One of the ways I get away with not having to wear a watch is I rely on other things to tell me the time. When I sit in front of the computer that is almost always running in a Windows environment because it was what I was brought up with, I rely heavily on the clock that’s always available in the bottom right corner of the computer’s display to give me a reliable time.

Other appliances around the home are not always so reliable with giving the right time, so it’s perfectly normal to question the time you get from your computer. But one of the advantages of your computer being connected to the internet is that the clock that Windows has gets synced with the official time, so it is always displaying the right time—or at least most of the time.

It’s rare to find your clock is out of sync but it can happen occasionally. If you are noticing there seems to be an issue from your clock, you don’t have to manually find out the perfect time and then apply it like you would for something else like an oven in your kitchen. There’s a way you can get it back so that it is perfectly synced with the world time, right down to the very second.

How to Synchronize Clock to Internet Time Server in Windows 10

You can synchronize the clock in Windows 10 to an internet time server by using the Control Panel. To get started, open up the Control Panel so that it is showing the classic view with the smaller icons and then click on the “Date and Time” link from the Control Panel items.

From the Date and Time dialog box, select the “internet Time” tab at the top and then click on the “Change Settings” button under where it says “This computer is set to synchronize on a scheduled basis automatically.”

The Internet Time Settings window has the “synchronized with an internet time server” box already checkmarked, so all you need to do is click on the “Update Now” button to get things synced properly. Then just click on the “OK” button when you want to close the window.
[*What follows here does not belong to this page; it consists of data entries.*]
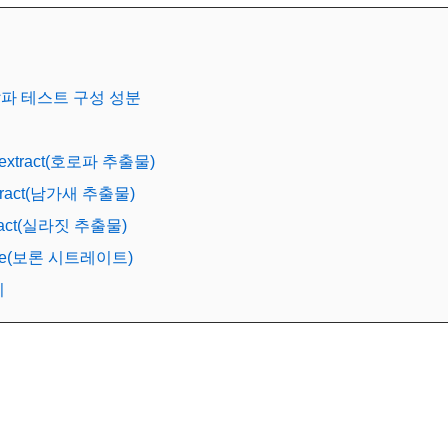
알파 테스트 구성 성분
k extract(호로파 추출물)
 extract(남가새 추출물)
extract(실라짓 추출물)
trate(보론 시트레이트)
기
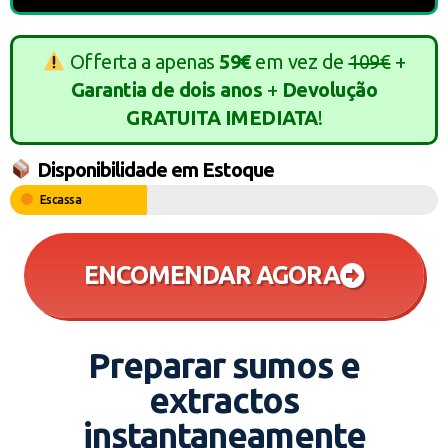
Offerta a apenas
59€
em vez de
109€
+
Garantia de dois anos
+
Devolução
GRATUITA IMEDIATA
!
Disponibilidade em Estoque
Escassa
ENCOMENDAR AGORA
Preparar sumos e
extractos
instantaneamente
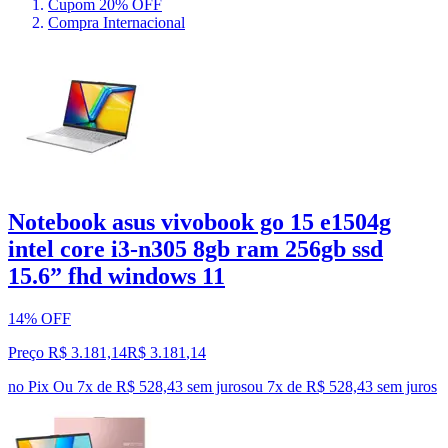
Cupom 20% OFF
Compra Internacional
Notebook asus vivobook go 15 e1504g
intel core i3-n305 8gb ram 256gb ssd
15.6” fhd windows 11
14% OFF
Preço R$ 3.181,14
R$
3.181
,
14
no Pix
Ou 7x de R$ 528,43 sem juros
ou
7
x de
R$ 528,43
sem juros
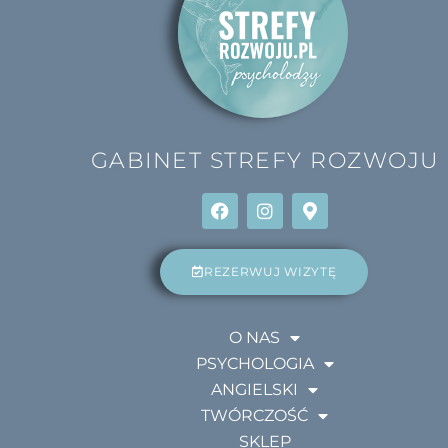
GABINET
STREFY ROZWOJU
REZERWUJ WIZYTĘ
O NAS
PSYCHOLOGIA
ANGIELSKI
TWÓRCZOŚĆ
SKLEP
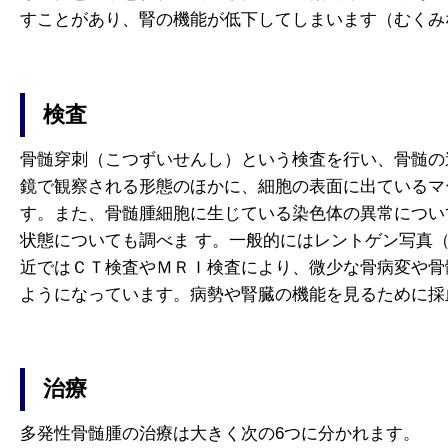
すことがあり、腎の機能が低下してしまいます（むくみ
検査
骨髄穿刺（こつずいせんし）という検査を行い、骨髄の
鏡で観察される形態のほかに、細胞の表面に出ているマ
す。また、骨髄腫細胞に生じている染色体の異常につい
状態についても調べま す。一般的にはレントゲン写真
近ではＣＴ検査やＭＲＩ検査により、微少な骨病変や骨
ようになっています。病勢や腎臓の機能を見るために採
治療
多発性骨髄腫の治療は大きく次の6つに分かれます。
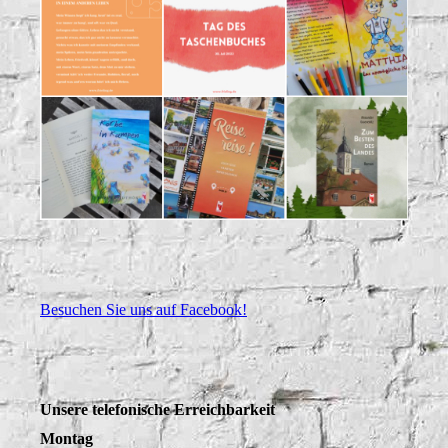
Besuchen Sie uns auf Facebook!
Unsere telefonische Erreichbarkeit
Montag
Remember that clicking the “OK’ buttons around the Windows environment saves the settings just like the “Apply” button would.

You get a choice between two server options that can be altered by clicking on the drop-down menu arrow available for it on the right side of listed server. By default the server that is used is the Windows server. We aren’t exactly sure what that means and why Microsoft would be time specialists. If you want to switch it over to the NIST Gov time, you can do that if you like. Both of them should give you the same time.

Even for people who work for themselves and live a life of solitude such as I, the time is still necessary to know throughout the day. Sometimes I need to know how long left until the ball game starts, when the postman is due to arrive, how long it’s been since I last ate and so on. And most people rely on clocks even more than I do. The clock in the system tray of Windows has always been reliable for me throughout all my years of using it. But if you ever need to change it so that it is displaying the correct time again, Windows developers have made it easy for you to do that too.